Input for this task section start

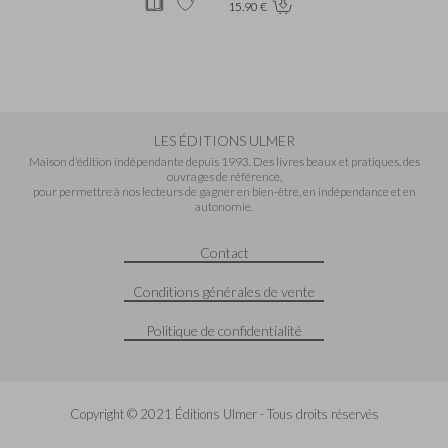
15.90 €
LES ÉDITIONS ULMER
Maison d'édition indépendante depuis 1993. Des livres beaux et pratiques, des
ouvrages de référence,
pour permettre à nos lecteurs de gagner en bien-être, en indépendance et en
autonomie.
Contact
Conditions générales de vente
Politique de confidentialité
Copyright © 2021 Éditions Ulmer - Tous droits réservés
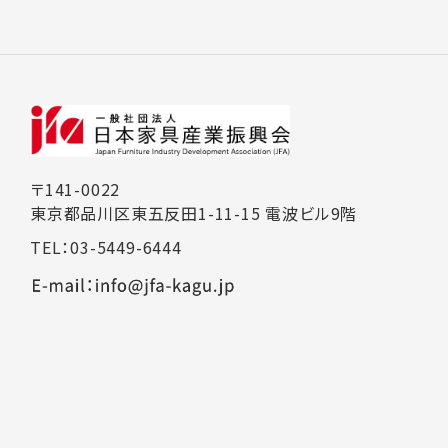
〒141-0022
東京都品川区東五反田1-11-15 電波ビル9階
TEL：03-5449-6444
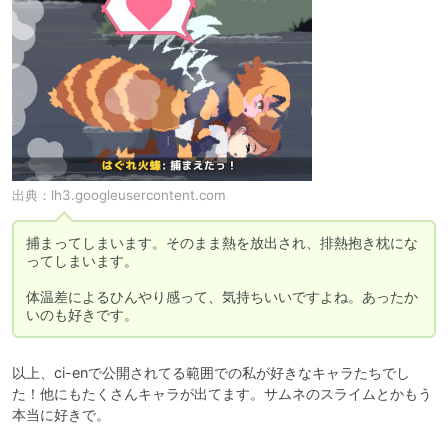
出典：
lh3.googleusercontent.com
捕まってしまいます。そのまま熱を放出され、排熱抱き枕にな
ってしまいます。

体温差によるひんやり感って、気持ちいいですよね。あったか
いのも好きです。
以上、ci-enで公開されてる範囲での私が好きなキャラたちでし
た！他にもたくさんキャラが出てます。サムネのスライムとかもう
本当に好きで。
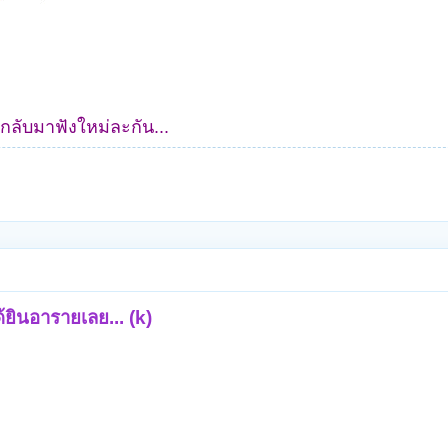
๋วกลับมาฟังใหม่ละกัน...
ด้ยินอารายเลย... (k)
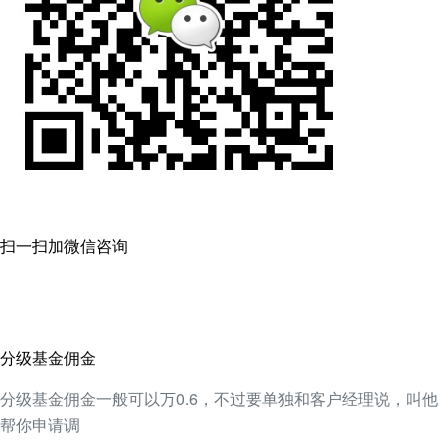
扫一扫加微信咨询
分级基金佣金
分级基金佣金一般可以万0.6，不过要单独和客户经理说，叫他
帮你申请调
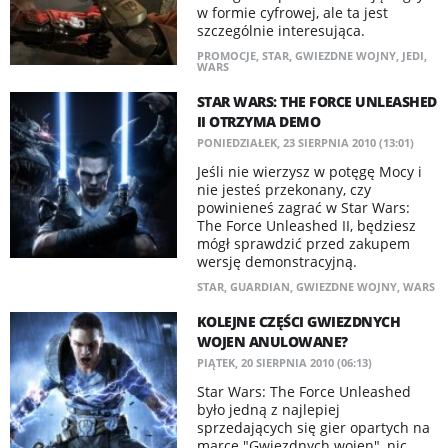
w formie cyfrowej, ale ta jest
szczególnie interesująca.
PROMOCJE
,
STAR
,
GWIEZDNE WOJNY
,
JEDI
,
WARS
STAR WARS: THE FORCE UNLEASHED
II OTRZYMA DEMO
PONIEDZIAŁEK, 23 SIERPNIA 2010 (13:01)
Jeśli nie wierzysz w potęgę Mocy i
nie jesteś przekonany, czy
powinieneś zagrać w Star Wars:
The Force Unleashed II, będziesz
mógł sprawdzić przed zakupem
wersję demonstracyjną.
STAR
,
GUARDIAN
,
GWIEZDNE WOJNY
,
WARS
KOLEJNE CZĘŚCI GWIEZDNYCH
WOJEN ANULOWANE?
PIĄTEK, 20 SIERPNIA 2010 (06:13)
Star Wars: The Force Unleashed
było jedną z najlepiej
sprzedających się gier opartych na
marce "Gwiezdnych wojen", nic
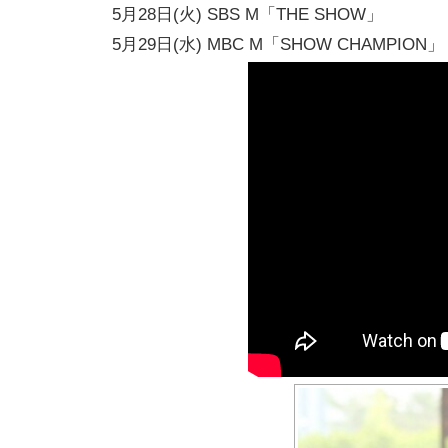
5⽉28⽇(⽕) SBS M「THE SHOW」
5⽉29⽇(⽔) MBC M「SHOW CHAMPION」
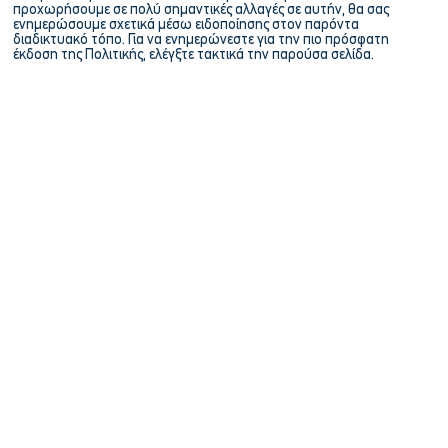
προχωρήσουμε σε πολύ σημαντικές αλλαγές σε αυτήν, θα σας
ενημερώσουμε σχετικά μέσω ειδοποίησης στον παρόντα
διαδικτυακό τόπο. Για να ενημερώνεστε για την πιο πρόσφατη
έκδοση της Πολιτικής, ελέγξτε τακτικά την παρούσα σελίδα.
EXCELLENCE
THROUGH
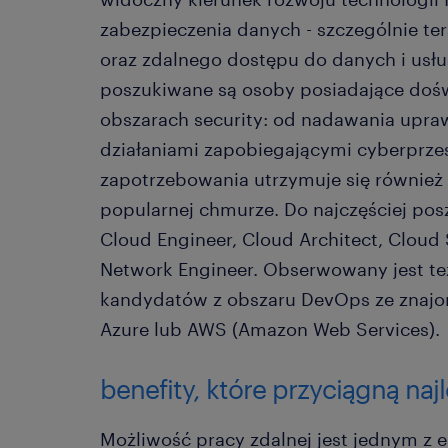
zabezpieczenia danych - szczególnie te
oraz zdalnego dostępu do danych i usłu
poszukiwane są osoby posiadające doś
obszarach security: od nadawania upraw
działaniami zapobiegającymi cyberprze
zapotrzebowania utrzymuje się również 
popularnej chmurze. Do najczęściej pos
Cloud Engineer, Cloud Architect, Cloud
Network Engineer. Obserwowany jest t
kandydatów z obszaru DevOps ze znaj
Azure lub AWS (Amazon Web Services).
benefity, które przyciągną n
Możliwość pracy zdalnej jest jednym z 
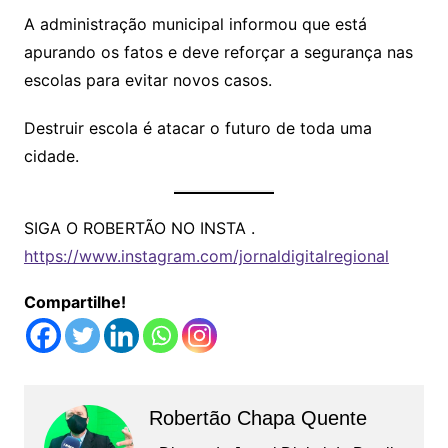
A administração municipal informou que está
apurando os fatos e deve reforçar a segurança nas
escolas para evitar novos casos.
Destruir escola é atacar o futuro de toda uma
cidade.
SIGA O ROBERTÃO NO INSTA .
https://www.instagram.com/jornaldigitalregional
Compartilhe!
Robertão Chapa Quente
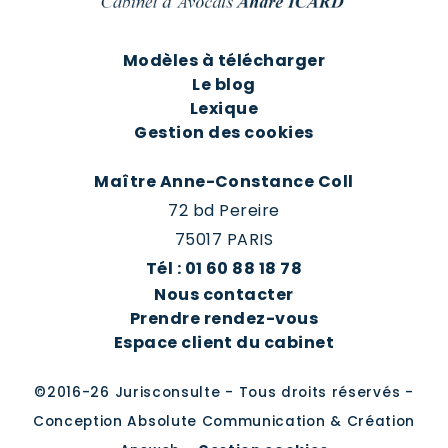
Modèles à télécharger
Le blog
Lexique
Gestion des cookies
Maître Anne-Constance Coll
72 bd Pereire
75017 PARIS
Tél : 01 60 88 18 78
Nous contacter
Prendre rendez-vous
Espace client du cabinet
©2016-26 Jurisconsulte - Tous droits réservés -
Conception Absolute Communication & Création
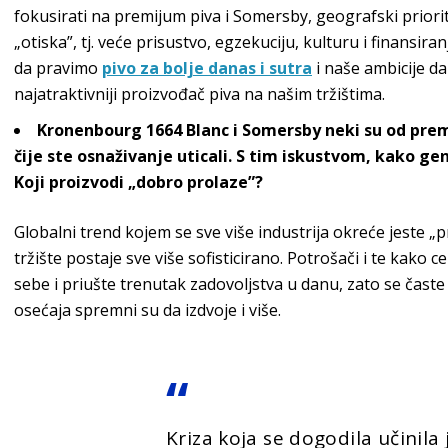
fokusirati na premijum piva i Somersby, geografski priorite
„otiska”, tj. veće prisustvo, egzekuciju, kulturu i finansi
da pravimo
pivo za bolje danas i sutra
i naše ambicije da
najatraktivniji proizvođač piva na našim tržištima.
Kronenbourg 1664 Blanc i Somersby neki su od premi
čije ste osnaživanje uticali. S tim iskustvom, kako ge
Koji proizvodi „dobro prolaze”?
Globalni trend kojem se sve više industrija okreće jeste „p
tržište postaje sve više sofisticirano. Potrošači i te kako 
sebe i priušte trenutak zadovoljstva u danu, zato se čas
osećaja spremni su da izdvoje i više.
Kriza koja se dogodila učinila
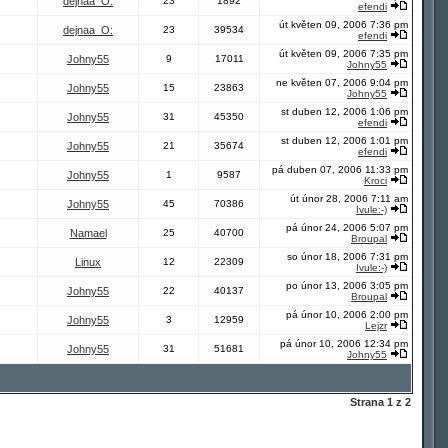
dejnaa_O:
23
1892
efendi
út květen 09, 2006 7:36 pm
dejnaa_O:
23
39534
efendi
út květen 09, 2006 7:35 pm
Johny55
9
17011
Johny55
ne květen 07, 2006 9:04 pm
Johny55
15
23863
Johny55
st duben 12, 2006 1:06 pm
Johny55
31
45350
efendi
st duben 12, 2006 1:01 pm
Johny55
21
35674
efendi
pá duben 07, 2006 11:33 pm
Johny55
1
9587
Kroci
út únor 28, 2006 7:11 am
Johny55
45
70386
Ivule:-)
pá únor 24, 2006 5:07 pm
Namael
25
40700
Broupal
so únor 18, 2006 7:31 pm
Linux
12
22309
Ivule:-)
po únor 13, 2006 3:05 pm
Johny55
22
40137
Broupal
pá únor 10, 2006 2:00 pm
Johny55
3
12959
Lejzr
pá únor 10, 2006 12:34 pm
Johny55
31
51681
Johny55
Strana
1
z
2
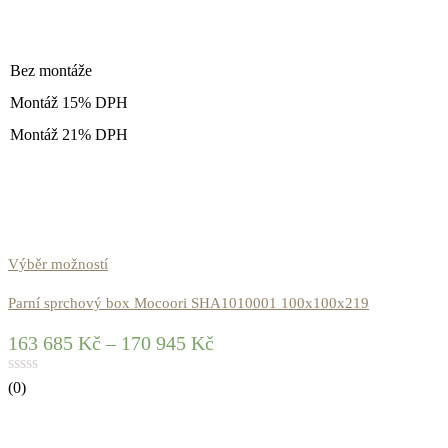
Bez montáže
Montáž 15% DPH
Montáž 21% DPH
Výběr možností
Parní sprchový box Mocoori SHA1010001 100x100x219
163 685
Kč
–
170 945
Kč
(0)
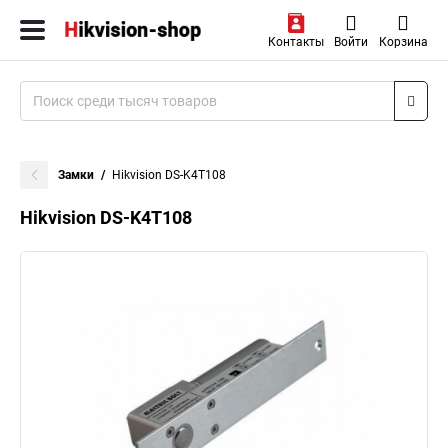
Контакты
Войти
Корзина
Замки
Hikvision DS-K4T108
Hikvision DS-K4T108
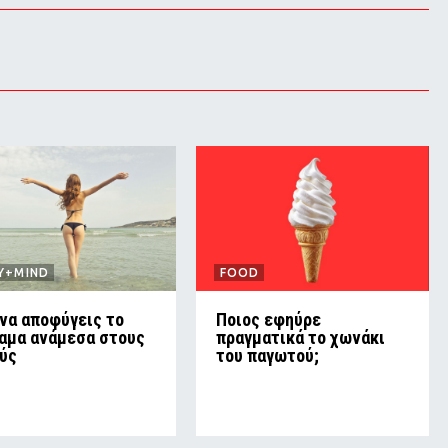
Y+MIND
FOOD
να αποφύγεις το
Ποιος εφηύρε
αμα ανάμεσα στους
πραγματικά το χωνάκι
ύς
του παγωτού;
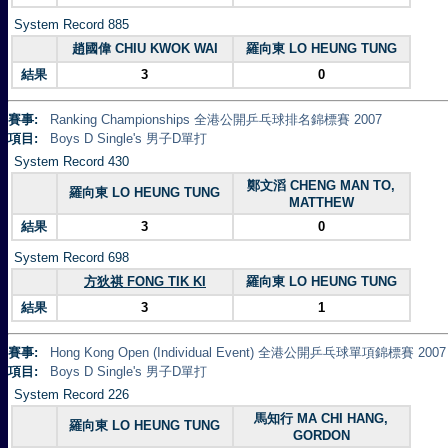
System Record 885
趙國偉 CHIU KWOK WAI
羅向東 LO HEUNG TUNG
結果
3
0
賽事:
Ranking Championships 全港公開乒乓球排名錦標賽 2007
項目:
Boys D Single's 男子D單打
System Record 430
鄭文滔 CHENG MAN TO,
羅向東 LO HEUNG TUNG
MATTHEW
結果
3
0
System Record 698
方狄祺 FONG TIK KI
羅向東 LO HEUNG TUNG
結果
3
1
賽事:
Hong Kong Open (Individual Event) 全港公開乒乓球單項錦標賽 2007
項目:
Boys D Single's 男子D單打
System Record 226
馬知行 MA CHI HANG,
羅向東 LO HEUNG TUNG
GORDON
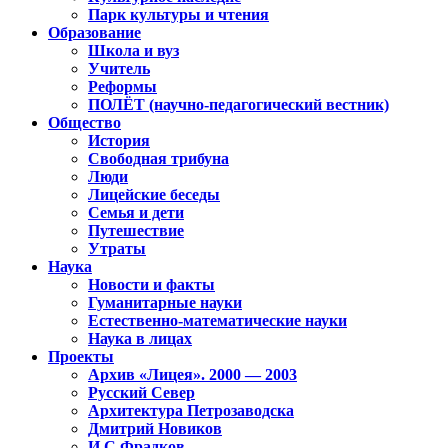
Парк культуры и чтения
Образование
Школа и вуз
Учитель
Реформы
ПОЛЁТ (научно-педагогический вестник)
Общество
История
Свободная трибуна
Люди
Лицейские беседы
Семья и дети
Путешествие
Утраты
Наука
Новости и факты
Гуманитарные науки
Естественно-математические науки
Наука в лицах
Проекты
Архив «Лицея». 2000 — 2003
Русский Север
Архитектура Петрозаводска
Дмитрий Новиков
И.С.Фрадков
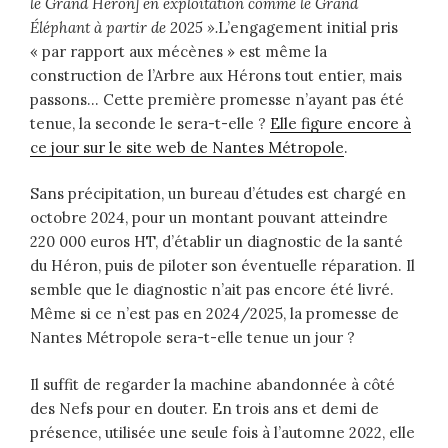
le Grand Héron] en exploitation comme le Grand
Éléphant à partir de 2025 »
.
L’engagement initial pris
« par rapport aux mécènes » est même la
construction de l’Arbre aux Hérons tout entier, mais
passons… Cette première promesse n’ayant pas été
tenue, la seconde le sera-t-elle ?
Elle figure encore à
ce jour sur le site web de Nantes Métropole
.
Sans précipitation, un bureau d’études est chargé en
octobre 2024, pour un montant pouvant atteindre
220 000 euros HT, d’établir un diagnostic de la santé
du Héron, puis de piloter son éventuelle réparation. Il
semble que le diagnostic n’ait pas encore été livré.
Même si ce n’est pas en 2024/2025, la promesse de
Nantes Métropole sera-t-elle tenue un jour ?
Il suffit de regarder la machine abandonnée à côté
des Nefs pour en douter. En trois ans et demi de
présence, utilisée une seule fois à l’automne 2022, elle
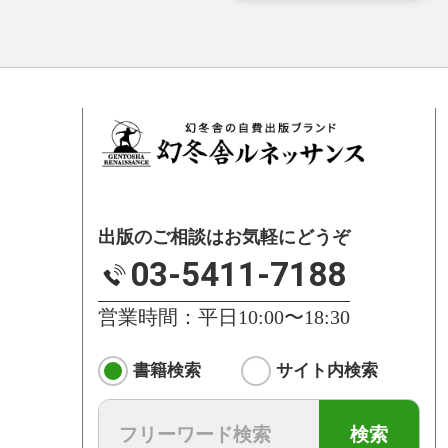
出版のご相談はお気軽にどうぞ
03-5411-7188
営業時間：平日10:00〜18:30
書籍検索
サイト内検索
検索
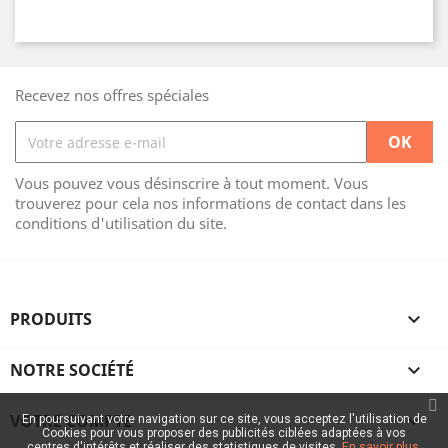
Recevez nos offres spéciales
Vous pouvez vous désinscrire à tout moment. Vous
trouverez pour cela nos informations de contact dans les
conditions d'utilisation du site.
PRODUITS

NOTRE SOCIÉTÉ

VOTRE COMPTE

En poursuivant votre navigation sur ce site, vous acceptez l'utilisation de
Cookies pour vous proposer des publicités ciblées adaptées à vos
centres d'intérêts et réaliser des statistiques de visites.
En savoir plus.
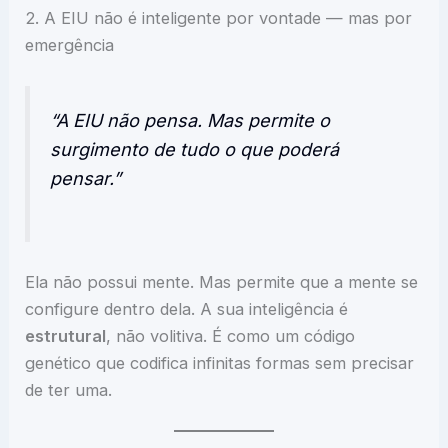
2. A EIU não é inteligente por vontade — mas por
emergência
“A EIU não pensa. Mas permite o
surgimento de tudo o que poderá
pensar.”
Ela não possui mente. Mas permite que a mente se
configure dentro dela. A sua inteligência é
estrutural
, não volitiva. É como um código
genético que codifica infinitas formas sem precisar
de ter uma.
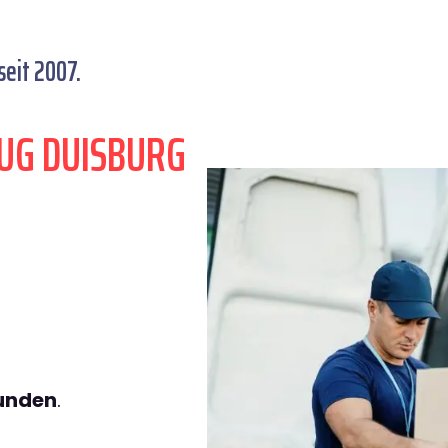
eit 2007.
UG DUISBURG
.
tunden
.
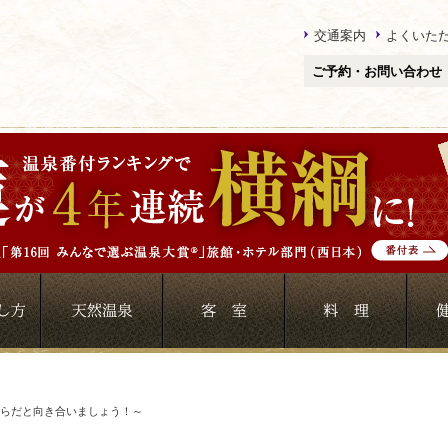
交通案内
よくいた
ご予約・お問い合わせ
らだと向き合いましょう！～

Input for this task section end

Directions: Go down the entries above from the line containing "ด้ยินอารายเลย... (k)" to the line containing "προχωρήσουμε σε πολύ" and write out each line exactly, leaving pictures out.

Worked solution:
ด้ยินอารายเลย... (k)
扫一扫加微信咨询
分级基金佣金
分级基金佣金一般可以万0.6，不过要单独和客户经理说，叫他
帮你申请调
w formie cyfrowej, ale ta jest
szczególnie interesująca.
PROMOCJE
,
STAR
,
GWIEZDNE WOJNY
,
JEDI
,
WARS
STAR WARS: THE FORCE UNLEASHED
II OTRZYMA DEMO
PONIEDZIAŁEK, 23 SIERPNIA 2010 (13:01)
Jeśli nie wierzysz w potęgę Mocy i
nie jesteś przekonany, czy
powinieneś zagrać w Star Wars:
The Force Unleashed II, będziesz
mógł sprawdzić przed zakupem
wersję demonstracyjną.
STAR
,
GUARDIAN
,
GWIEZDNE WOJNY
,
WARS
KOLEJNE CZĘŚCI GWIEZDNYCH
WOJEN ANULOWANE?
PIĄTEK, 20 SIERPNIA 2010 (06:13)
Star Wars: The Force Unleashed
było jedną z najlepiej
sprzedających się gier opartych na
marce "Gwiezdnych wojen", nic
5⽉28⽇(⽕) SBS M「THE SHOW」
5⽉29⽇(⽔) MBC M「SHOW CHAMPION」
προχωρήσουμε σε πολύ σημαντικές αλλαγές σε αυτήν, θα σας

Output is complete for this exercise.